→ **What to do**
Below are records to be reproduced exactly and in full.

○ ○ ○ ○

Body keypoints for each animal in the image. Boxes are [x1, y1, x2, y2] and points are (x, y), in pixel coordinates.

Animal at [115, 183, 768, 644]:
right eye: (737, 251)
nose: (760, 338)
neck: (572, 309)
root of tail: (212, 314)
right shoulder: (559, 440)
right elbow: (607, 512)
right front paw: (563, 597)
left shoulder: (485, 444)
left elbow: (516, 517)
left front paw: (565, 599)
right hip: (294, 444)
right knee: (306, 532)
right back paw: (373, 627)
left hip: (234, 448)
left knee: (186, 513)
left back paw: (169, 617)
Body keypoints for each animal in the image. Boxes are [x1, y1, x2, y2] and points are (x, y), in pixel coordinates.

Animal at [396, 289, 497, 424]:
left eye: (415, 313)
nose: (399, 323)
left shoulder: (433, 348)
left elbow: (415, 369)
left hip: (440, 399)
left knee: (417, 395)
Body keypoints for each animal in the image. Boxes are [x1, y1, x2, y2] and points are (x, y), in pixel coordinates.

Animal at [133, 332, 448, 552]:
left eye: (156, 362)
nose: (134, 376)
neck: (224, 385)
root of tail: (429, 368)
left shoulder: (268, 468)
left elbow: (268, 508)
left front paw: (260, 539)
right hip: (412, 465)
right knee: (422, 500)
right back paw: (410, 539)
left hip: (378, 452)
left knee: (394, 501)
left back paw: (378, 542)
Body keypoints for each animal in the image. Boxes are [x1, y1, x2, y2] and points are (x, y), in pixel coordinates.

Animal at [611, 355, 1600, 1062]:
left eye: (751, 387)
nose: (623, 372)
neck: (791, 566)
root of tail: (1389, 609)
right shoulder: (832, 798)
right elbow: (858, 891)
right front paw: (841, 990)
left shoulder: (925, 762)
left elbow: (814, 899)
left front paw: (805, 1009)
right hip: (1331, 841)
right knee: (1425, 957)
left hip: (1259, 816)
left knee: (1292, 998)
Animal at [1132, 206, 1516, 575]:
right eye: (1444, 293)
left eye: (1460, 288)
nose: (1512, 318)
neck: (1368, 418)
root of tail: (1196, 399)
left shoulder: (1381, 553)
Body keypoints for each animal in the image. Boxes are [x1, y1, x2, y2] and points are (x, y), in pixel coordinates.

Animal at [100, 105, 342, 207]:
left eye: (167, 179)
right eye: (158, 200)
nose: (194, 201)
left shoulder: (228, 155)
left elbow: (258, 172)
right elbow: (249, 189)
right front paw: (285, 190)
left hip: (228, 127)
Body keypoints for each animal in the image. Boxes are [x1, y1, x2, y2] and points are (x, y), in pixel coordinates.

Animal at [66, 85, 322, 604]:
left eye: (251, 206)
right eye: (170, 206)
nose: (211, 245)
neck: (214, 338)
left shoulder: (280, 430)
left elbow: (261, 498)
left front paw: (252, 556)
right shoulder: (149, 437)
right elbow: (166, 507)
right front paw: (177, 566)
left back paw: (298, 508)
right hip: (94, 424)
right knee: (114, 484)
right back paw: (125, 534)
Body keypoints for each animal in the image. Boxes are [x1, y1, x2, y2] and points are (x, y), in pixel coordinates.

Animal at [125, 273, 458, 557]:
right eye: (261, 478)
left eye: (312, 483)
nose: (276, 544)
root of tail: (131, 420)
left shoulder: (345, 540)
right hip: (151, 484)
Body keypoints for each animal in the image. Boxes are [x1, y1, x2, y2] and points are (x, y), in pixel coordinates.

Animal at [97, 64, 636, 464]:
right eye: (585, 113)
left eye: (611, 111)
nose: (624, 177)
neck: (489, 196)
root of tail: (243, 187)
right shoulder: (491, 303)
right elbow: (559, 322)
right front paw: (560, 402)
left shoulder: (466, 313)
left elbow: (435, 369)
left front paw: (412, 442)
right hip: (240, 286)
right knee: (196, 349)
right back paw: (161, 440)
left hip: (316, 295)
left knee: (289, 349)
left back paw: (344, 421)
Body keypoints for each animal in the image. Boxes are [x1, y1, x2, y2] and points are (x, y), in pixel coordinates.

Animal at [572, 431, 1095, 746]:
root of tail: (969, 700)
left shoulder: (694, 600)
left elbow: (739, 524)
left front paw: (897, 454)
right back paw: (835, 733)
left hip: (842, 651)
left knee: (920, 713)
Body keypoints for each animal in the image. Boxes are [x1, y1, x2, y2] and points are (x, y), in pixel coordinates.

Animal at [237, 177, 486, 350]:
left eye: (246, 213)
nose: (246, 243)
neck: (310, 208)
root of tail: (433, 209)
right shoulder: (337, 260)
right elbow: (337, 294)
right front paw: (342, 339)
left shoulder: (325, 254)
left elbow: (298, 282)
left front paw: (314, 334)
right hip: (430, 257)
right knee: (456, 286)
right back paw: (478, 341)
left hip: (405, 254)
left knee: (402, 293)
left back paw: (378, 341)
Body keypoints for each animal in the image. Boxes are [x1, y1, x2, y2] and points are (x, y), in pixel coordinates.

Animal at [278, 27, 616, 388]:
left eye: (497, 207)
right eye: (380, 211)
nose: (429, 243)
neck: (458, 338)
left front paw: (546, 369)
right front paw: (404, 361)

○ ○ ○ ○

→ **Output below**
Body keypoints for each animal in the image. Boxes are [x1, y1, x2, y2] and points are (x, y), in pixel coordinates.

Animal at [115, 183, 768, 644]:
right eye: (737, 251)
nose: (760, 338)
neck: (572, 309)
root of tail: (212, 314)
right shoulder: (559, 440)
right elbow: (607, 512)
right front paw: (563, 597)
left shoulder: (485, 444)
left elbow: (516, 517)
left front paw: (565, 599)
right hip: (294, 444)
right knee: (306, 532)
right back paw: (373, 627)
left hip: (234, 448)
left knee: (186, 513)
left back paw: (169, 617)
Body keypoints for each animal in the image. Boxes are [x1, y1, x2, y2] and points are (x, y), in pixel coordinates.

Animal at [396, 289, 497, 424]:
left eye: (415, 313)
nose: (399, 323)
left shoulder: (433, 348)
left elbow: (415, 369)
left hip: (440, 399)
left knee: (417, 395)
Body keypoints for each animal in the image. Boxes are [x1, y1, x2, y2] and points are (x, y), in pixel coordinates.

Animal at [133, 332, 448, 552]:
left eye: (156, 362)
nose: (134, 376)
neck: (224, 385)
root of tail: (429, 368)
left shoulder: (268, 468)
left elbow: (268, 508)
left front paw: (260, 539)
right hip: (412, 465)
right knee: (422, 500)
right back paw: (410, 539)
left hip: (378, 452)
left knee: (394, 501)
left back paw: (378, 542)
Body keypoints for each animal in the image. Boxes are [x1, y1, x2, y2] and points are (x, y), in pixel coordinates.

Animal at [611, 355, 1600, 1062]:
left eye: (751, 387)
nose: (623, 372)
neck: (791, 566)
root of tail: (1389, 609)
right shoulder: (832, 798)
right elbow: (858, 891)
right front paw: (841, 990)
left shoulder: (925, 762)
left elbow: (814, 899)
left front paw: (805, 1009)
right hip: (1331, 841)
right knee: (1425, 957)
left hip: (1259, 816)
left knee: (1292, 998)
Animal at [1132, 206, 1516, 575]:
right eye: (1444, 293)
left eye: (1460, 288)
nose: (1512, 318)
neck: (1368, 418)
root of tail: (1196, 399)
left shoulder: (1381, 553)
Body keypoints for each animal in the image. Boxes are [x1, y1, x2, y2] and points are (x, y), in pixel coordinates.

Animal at [100, 105, 342, 207]:
left eye: (167, 179)
right eye: (158, 200)
nose: (194, 201)
left shoulder: (228, 155)
left elbow: (258, 172)
right elbow: (249, 189)
right front paw: (285, 190)
left hip: (228, 127)
Body keypoints for each animal in the image. Boxes are [x1, y1, x2, y2] and points are (x, y), in pixel coordinates.

Animal at [66, 85, 322, 604]:
left eye: (251, 206)
right eye: (170, 206)
nose: (211, 245)
neck: (214, 338)
left shoulder: (280, 430)
left elbow: (261, 498)
left front paw: (252, 556)
right shoulder: (149, 437)
right elbow: (166, 507)
right front paw: (177, 566)
left back paw: (298, 508)
right hip: (94, 424)
right knee: (114, 484)
right back paw: (125, 534)
Body keypoints for each animal in the image. Boxes are [x1, y1, x2, y2] and points are (x, y), in pixel coordinates.

Animal at [125, 273, 458, 557]:
right eye: (261, 478)
left eye: (312, 483)
nose: (276, 544)
root of tail: (131, 420)
left shoulder: (345, 540)
right hip: (151, 484)
Body keypoints for each animal in the image. Boxes are [x1, y1, x2, y2] and points are (x, y), in pixel coordinates.

Animal at [97, 64, 636, 464]:
right eye: (585, 113)
left eye: (611, 111)
nose: (624, 177)
neck: (489, 196)
root of tail: (243, 187)
right shoulder: (491, 303)
right elbow: (559, 322)
right front paw: (560, 402)
left shoulder: (466, 313)
left elbow: (435, 369)
left front paw: (412, 442)
right hip: (240, 286)
right knee: (196, 349)
right back paw: (161, 440)
left hip: (316, 295)
left knee: (289, 349)
left back paw: (344, 421)
Body keypoints for each animal in the image. Boxes are [x1, y1, x2, y2] and points are (x, y), in pixel coordinates.

Animal at [572, 431, 1095, 746]:
root of tail: (969, 700)
left shoulder: (694, 600)
left elbow: (739, 524)
left front paw: (897, 454)
right back paw: (835, 733)
left hip: (842, 651)
left knee: (920, 713)
Body keypoints for each animal in the image. Boxes are [x1, y1, x2, y2] and points are (x, y), in pixel coordinates.

Animal at [237, 177, 486, 350]:
left eye: (246, 213)
nose: (246, 243)
neck: (310, 208)
root of tail: (433, 209)
right shoulder: (337, 260)
right elbow: (337, 294)
right front paw: (342, 339)
left shoulder: (325, 254)
left elbow: (298, 282)
left front paw: (314, 334)
right hip: (430, 257)
right knee: (456, 286)
right back paw: (478, 341)
left hip: (405, 254)
left knee: (402, 293)
left back paw: (378, 341)
Body keypoints for each animal in the image. Boxes are [x1, y1, x2, y2] and points are (x, y), in pixel coordinates.

Animal at [278, 27, 616, 388]:
left eye: (497, 207)
right eye: (380, 211)
nose: (429, 243)
neck: (458, 338)
left front paw: (546, 369)
right front paw: (404, 361)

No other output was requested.